A patent application assigned to Google in June, which was published this May – Multiple index based information retrieval system, describes an archive system that Google could offer. Here’s a snippet:
 c) Indexing Instances of Documents for Archival Retrieval
 Another embodiment of the present invention allows the capability to store and maintain historical documents in the indices, and thereby enable archival retrieval of date specific instances (versions) of individual documents or pages. This capability has various beneficial uses, including enabling a user may search for documents within a specific range of dates, enabling the search system 120 to use date or version related relevance information in evaluating documents in response to a search query, and in organizing search results.
I wrote some about this document the day after it was published in a blog post titled Google Aiming at 100 Billion Pages? As I noted there, the inventor listed in the patent filing is Anna Patterson, who developed a beta search engine for the Internet Archives before it was removed from the site, sometime around when she went to work for Google. There’s a possibility that the technology she developed accompanied her in the move to Mountain View, according to a news article from Stephanie Olsen:
Stanford continues in its role as a breeding ground for search projects. Since 2003, Google has purchased at least two projects hatched at Stanford–personalization search tool Kaltix and a project from Anna Patterson, a Stanford computer science research associate.
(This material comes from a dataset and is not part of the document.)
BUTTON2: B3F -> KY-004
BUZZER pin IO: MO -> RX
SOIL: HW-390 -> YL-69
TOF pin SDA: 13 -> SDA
So, Google has an employee with experience in building a search system for such an archive system, they have intellectual property assigned to them that describes such as system, and it’s possible that they licensed or purchased a search system that successfully worked as a beta in performing searches on the Internet Archive.
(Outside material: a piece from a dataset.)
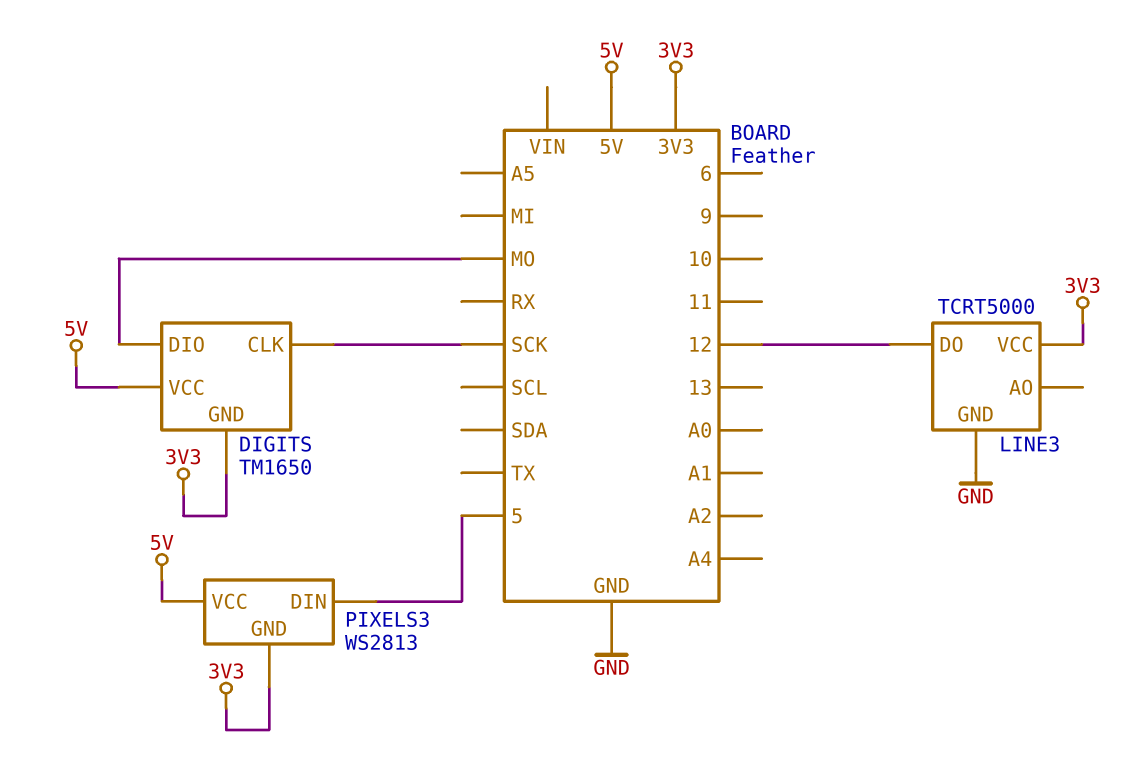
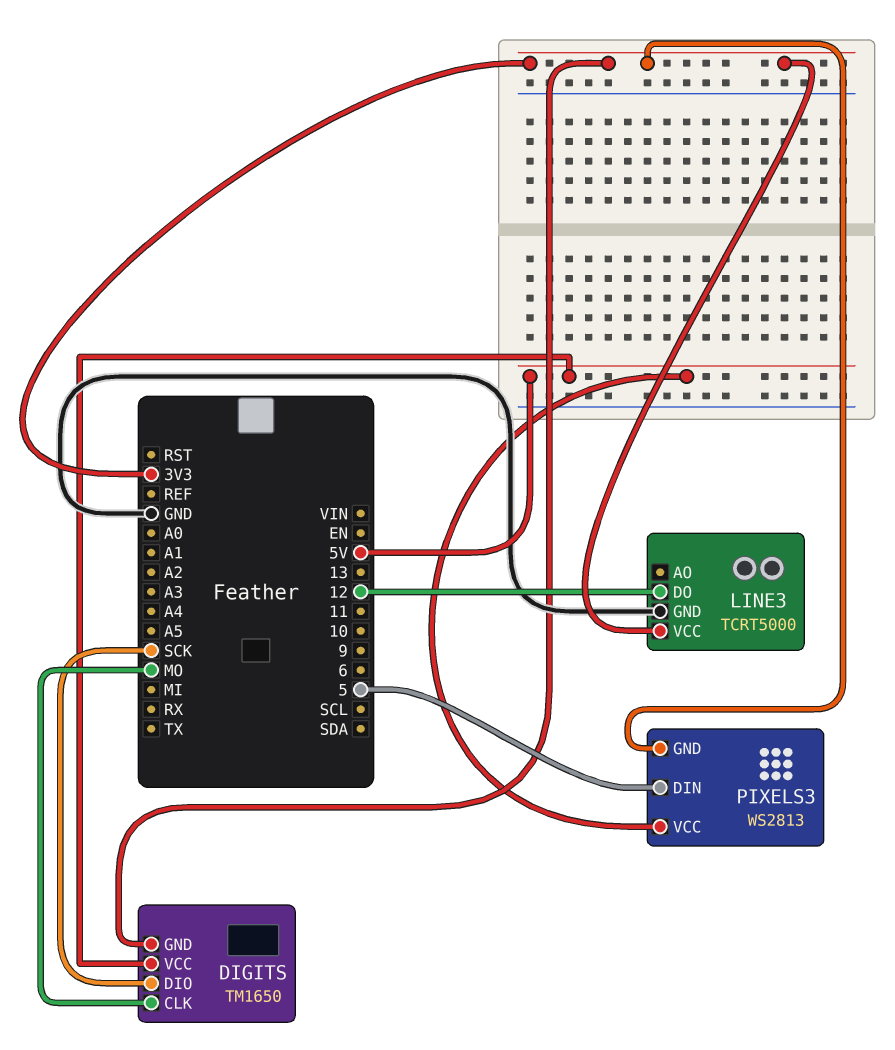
DIGITS pin CLK: SCK -> MO
DIGITS pin DIO: MO -> SCK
The newly registered domain names may be in reference to some other type of service that offers historical records of things like newspapers, magazines, and other periodicals. But, Google seems to have a lot of pieces in place to offer an Archive system like the Internet Archives.
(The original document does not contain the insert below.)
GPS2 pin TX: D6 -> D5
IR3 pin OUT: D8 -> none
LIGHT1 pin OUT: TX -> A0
Anna Patterson is the listed inventor on a number of patent applications that appear to be related. The first two below are included in the USPTO Assignment Database, with assignments recorded to Google, while the remainder aren’t.
- Multiple index based information retrieval system (20060106792)
- Phrase-based searching in an information retrieval system (20060031195)
- Phrase-based indexing in an information retrieval system (20060020607)
- Phrase-based generation of document descriptions (20060020571)
- Phrase identification in an information retrieval system (20060018551)
In addition to an archive system, these patent applications also include such things as a description of a supplemental index, personalization methods, presentation of search results, classification of documents to topics, and an annotation method that could lessen the impact of Google bombing.
Added 9/6/2006 – Google has added a news archive search. Garrett Rogers writes more about it in Google News Archive Search released today. I’ve tried it out – News Archive Search – and it is a nice addition to the searches that Google provides. It has more than news sources. For instance, Ancestry.com told me that my grandfather’s WWI draft registration card is available for me to see if I sign up with them.
I’m not seeing many results in the News Archive Search that don’t require a subscription or a pay-per-view fee.